Aus dem Mantel des Vaters wurde die Jacke des Sohnes
Nicht selten musste die Näherin aus alter oder zu klein gewordener Bekleidung des Vaters, des großen Bruders oder aus dem Kleid der Mutter oder der Schwester eine „neue“ Jacke oder einen „neuen“ Rock für die Jüngeren schneidern. Die Familien waren in der Regel so groß, dass es selbstverständlich war, die Kleidung von den Älteren „nachzutragen“. Sie wurde so lange getragen bis sie unansehnlich oder endgültig durchgeschlissen war. Am Ende dienten sie nur noch als Flicken oder Putzlappen. Die Stücke wurden im wahrsten Sinne des Wortes aufgetragen. Waren sie dennoch irgendwie brauchbar, wurden sie für die jüngere Generation im Wortsinne „zurecht geschneidert“. Oft mussten auch an den Männerhemden die durchgescheuerten Kragen erneuert werden.
Den ersten BH nähte die „Flicknaischke“
Selbstverständlich befasste sich die Näherin auch mit der Leibwäsche der Damen. Da waren Nachthemden oder Unterröcke zu kürzen oder länger zu machen, oder die Kleidung musste enger oder weiter gearbeitet werden. Die Aufarbeitung oder Ausbesserung von teils filigran gestickten Miedern oder Korsetts bedurfte Erfahrung und Geschick. Den jungen Mädchen, bei denen sich die ersten Rundungen zeigten, nähte sie auch den ersten Büstenhalter. Arbeiten rund um Bett- oder Tischwäsche wurden ebenfalls erledigt. Bei all diesen unterschiedlichen Arbeiten und unterschiedlichen Menschen brauchten die Näherinnen gute Menschenkenntnis, Verhandlungsgeschick und strikte Diskretion. Ihre Entlohnungen war eher spärlich. Bei einer Vollverpflegung, waren es am Ende des Tages allenfalls 2 oder 5 Deutsche Mark, die in ihre Handtasche glitten. War gerade geschlachtet worden, gab`s als Dreingabe nicht selten eine Wurst oder ein Glas Eingekochtes. Die Hauptsaison der Hausnäherinnen fiel in die dunkle Jahreszeit, dabei waren die Tage um Weihnachten ausgenommen. Spätestens zum Fest Mariä Lichtmess, dem 02. Februar, gingen sie dann wieder auf Hausbesuche.
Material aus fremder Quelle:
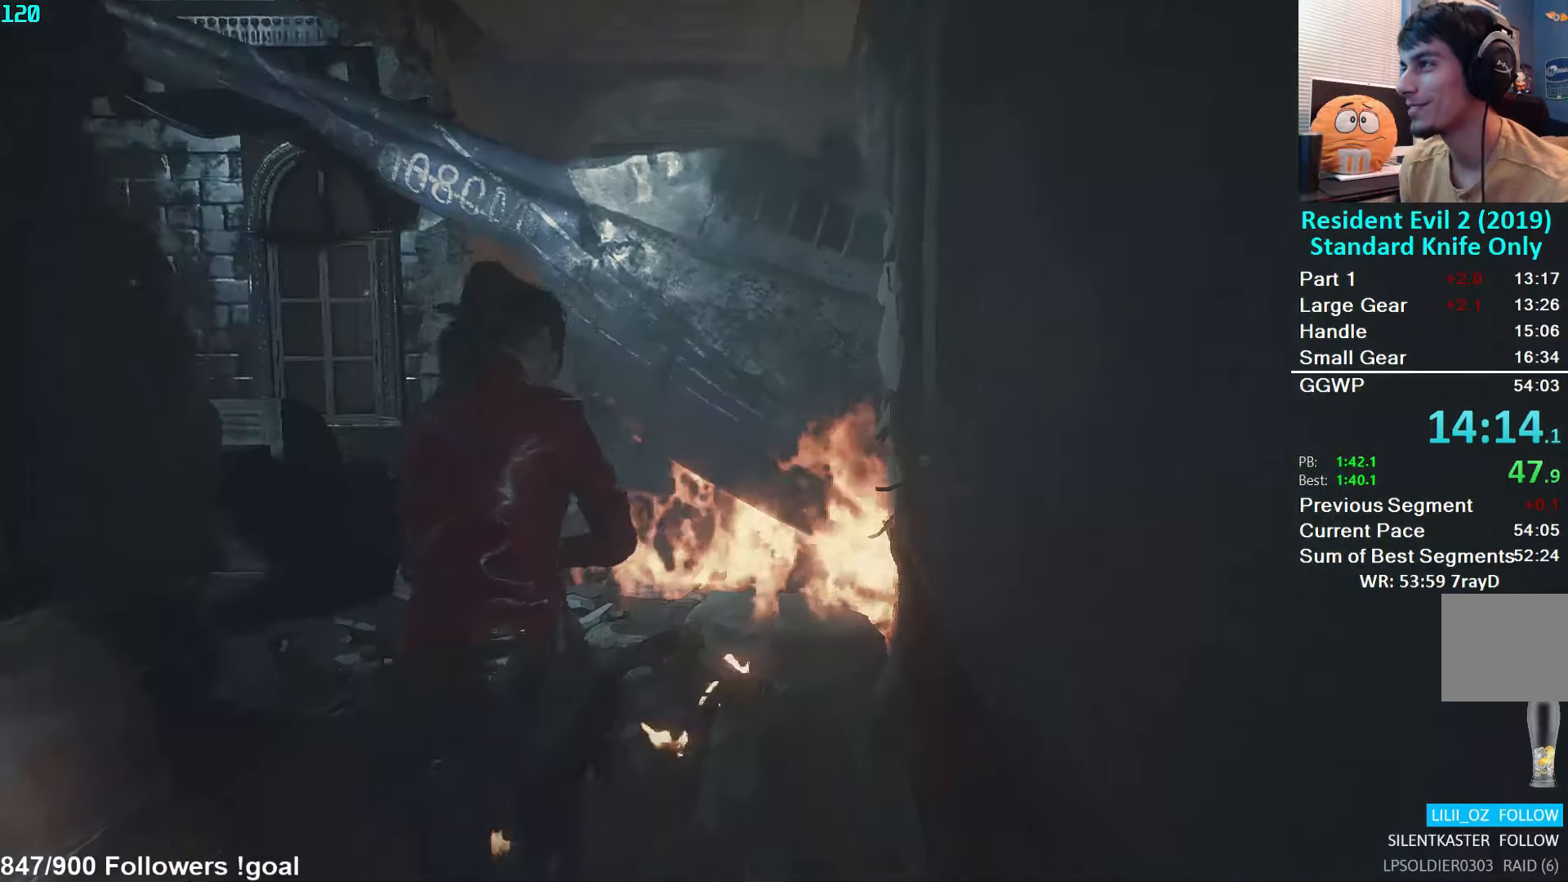
{"buttons": [], "left_stick": "center", "right_stick": "center", "events": [[166, "right_stick", "center"], [316, "left_stick", "center"]]}
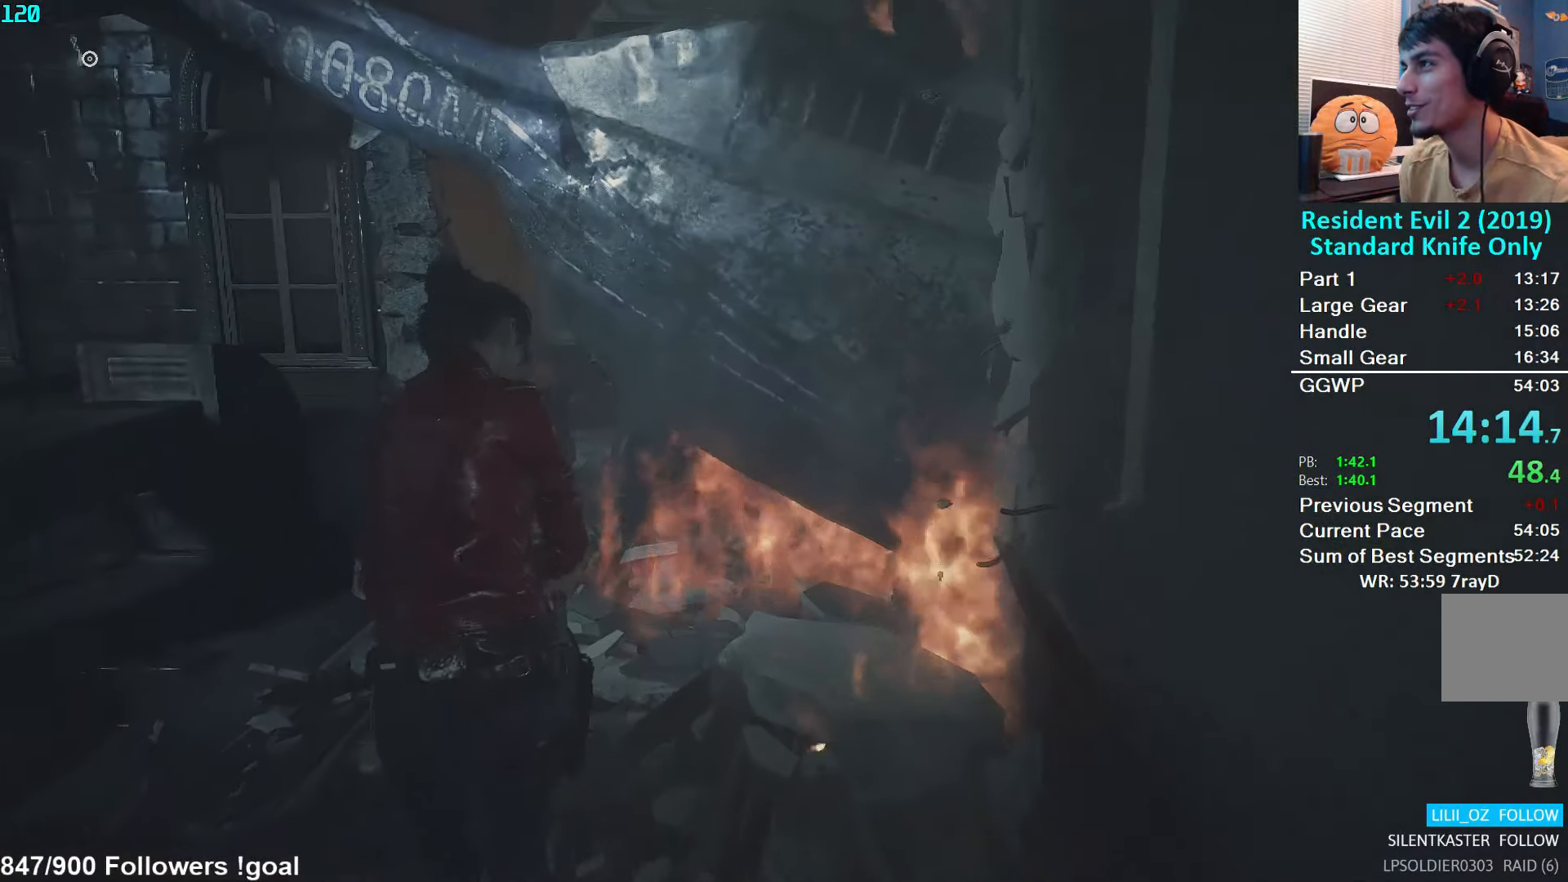
{"buttons": [], "left_stick": "up-left", "right_stick": "center", "events": [[166, "left_stick", "up-left"]]}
Tätigkeiten der Schneiderin in ihren Nähstuben.
Viel zu tun gab es für die stationären Näherinnen, wenn ein Familienfest wie z. B. eine Hochzeit oder ein Dorffest, wie Kirmes, Schützenfest oder Feuerwehrfest anstand. Nicht selten mussten anlässlich solcher Festtage gleich mehrere Familienmitglieder neu eingekleidet werden. Da waren dann das Brautkleid für die Braut, ein neues Kleid für die Brautmutter und ein edles Kleid für die Trauzeugen zu fertigen. Auch für Tanten oder Großmütter musste geschneidert werden, und die Kleidung für die Kinder war nicht zu vergessen. Ein Festtag in der Familie gehörte rechtzeitig mit der Näherin abgesprochen, um am Ende nicht unter Zeitdruck zu geraten. Trotzdem fand in der Regel die letzte Anprobe gerade noch am Vortag einer Hochzeit statt. Es war wohl ein ehernes Gesetz, dass die letzte Naht noch am letzten Tag genäht werden musste. Diese Näherinnen ließen sich ihre Arbeiten insbesondere nach dem Zeitaufwand bezahlen. Dies war ein zwar spärliches aber doch geregeltes Einkommen.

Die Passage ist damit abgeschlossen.